The cities, surrounded with thick walls, terraced, and guarded by towers, were for the most part paved with broad flagstones; while the inhabitants of Paris could not stir out of their houses without plunging into the mud. Stone bridges of an elegant and bold architecture were thrown over rivers; aqueducts carried pure water to the fountains. The palace of the podestas and signorie united strength with majesty. The most admirable of those of Florence, the Palazzo-Vecchio, was built in 1298. The Loggia in the same city, the church of Santa Croce, and that of Santa Mariadel Fiore with its dome so admired by Michael Angelo, were begun by the architect Arnolfo, scholar of Nicolas di Pisa, between the years 1284 and 1300. The prodigies of this first-born of the fine arts multiplied in Italy: a pure taste, boldness, and grandeur struck the eye in all the public monuments, and finally reached even private dwellings; while the princes of France, England, and Germany, in building their castles, seemed to think only of shelter and defense. Sculpture in marble and bronze soon followed the progress of architecture: in 1300, Andrea di Pisa, son of the architect Nicolas, cast the admirable bronze gates of the Baptistery at Florence; about the same time, Cimabue and Giotto revived the art of painting, Casella that of music, and Dante gave to Italy his divine poem unequaled in succeeding generations. History was written honestly, with scrupulous research and with a graceful simplicity, by Giovanni Villani and his school; the study of morals and philosophy began; and Italy, ennobled by freedom, enlightened nations till then sunk in darkness.
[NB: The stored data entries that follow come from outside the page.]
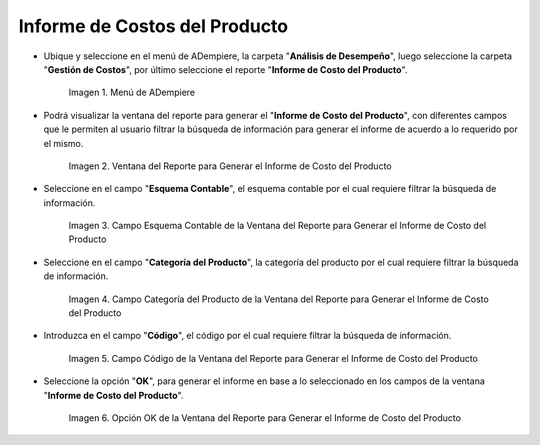 .. |Menú de ADempiere| image:: resources/product-cost-report-report-menu.png
.. |Ventana del Reporte para Generar el Informe de Costo del Producto| image:: resources/report-window-to-generate-the-product-cost-report.png
.. |Campo Esquema Contable de la Ventana del Reporte para Generar el Informe de Costo del Producto| image:: resources/accounting-scheme-field-of-the-report-window-to-generate-the-product-cost-report.png
.. |Campo Categoría del Producto de la Ventana del Reporte para Generar el Informe de Costo del Producto| image:: resources/product-category-field-of-the-report-window-to-generate-the-product-cost-report.png
.. |Campo Código de la Ventana del Reporte para Generar el Informe de Costo del Producto| image:: resources/code-field-of-the-report-window-to-generate-the-product-cost-report.png
.. |Opción OK de la Ventana del Reporte para Generar el Informe de Costo del Producto| image:: resources/ok-option-in-the-report-window-to-generate-the-product-cost-report.png

.. _documento/informe-de-costos-del-producto:

**Informe de Costos del Producto**
==================================

- Ubique y seleccione en el menú de ADempiere, la carpeta "**Análisis de Desempeño**", luego seleccione la carpeta "**Gestión de Costos**", por último seleccione el reporte "**Informe de Costo del Producto**".

    |Menú de ADempiere|

    Imagen 1. Menú de ADempiere

- Podrá visualizar la ventana del reporte para generar el "**Informe de Costo del Producto**", con diferentes campos que le permiten al usuario filtrar la búsqueda de información para generar el informe de acuerdo a lo requerido por el mismo.

    |Ventana del Reporte para Generar el Informe de Costo del Producto|

    Imagen 2. Ventana del Reporte para Generar el Informe de Costo del Producto

- Seleccione en el campo "**Esquema Contable**", el esquema contable por el cual requiere filtrar la búsqueda de información.

    |Campo Esquema Contable de la Ventana del Reporte para Generar el Informe de Costo del Producto|

    Imagen 3. Campo Esquema Contable de la Ventana del Reporte para Generar el Informe de Costo del Producto

- Seleccione en el campo "**Categoría del Producto**", la categoría del producto por el cual requiere filtrar la búsqueda de información.

    |Campo Categoría del Producto de la Ventana del Reporte para Generar el Informe de Costo del Producto|

    Imagen 4. Campo Categoría del Producto de la Ventana del Reporte para Generar el Informe de Costo del Producto

- Introduzca en el campo "**Código**", el código por el cual requiere filtrar la búsqueda de información.

    |Campo Código de la Ventana del Reporte para Generar el Informe de Costo del Producto|

    Imagen 5. Campo Código de la Ventana del Reporte para Generar el Informe de Costo del Producto

- Seleccione la opción "**OK**", para generar el informe en base a lo seleccionado en los campos de la ventana "**Informe de Costo del Producto**".

    |Opción OK de la Ventana del Reporte para Generar el Informe de Costo del Producto|

    Imagen 6. Opción OK de la Ventana del Reporte para Generar el Informe de Costo del Producto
The arts of necessity and of luxury had been cultivated with not less success than the fine arts: in every street, warehouses and shops displayed the wealth that Italy and Flanders only knew how to produce. It excited the astonishment and cupidity of the French or German adventurer who came to find employment in Italy, and who had no other exchange to make than his blood against the rich stuffs and brilliant arms which he coveted. The Tuscan and Lombard merchants, however, trafficked in the barbarous regions of the west, to carry there the produce of their industry. Attracted by the franchises of the fairs of Champagne and of Lyons, they went thither as well to barter their goods as to lend their capital at interest to the nobles, habitually loaded with debt; though at the risk of finding themselves suddenly arrested, their wealth confiscated by order of the King of France, and their lives too sometimes endangered by sanctioned robbers, under the pretext of repressing usury. Industry, the employment of a superabundant capital, the application of mechanism and science to the production of wealth, secured the Italians a sort of monopoly through Europe; they alone offered for sale what all the rich desired to buy: and notwithstanding the various oppressions of the barbarian kings, notwithstanding the losses occasioned by their own oft-repeated revolutions, their wealth was rapidly renewed. The wages of workmen, the interest of capital, and the profit of trade rose simultaneously, while every one gained much and spent little; manners were still simple, luxury was unknown, and the future was not forestalled by accumulated debt.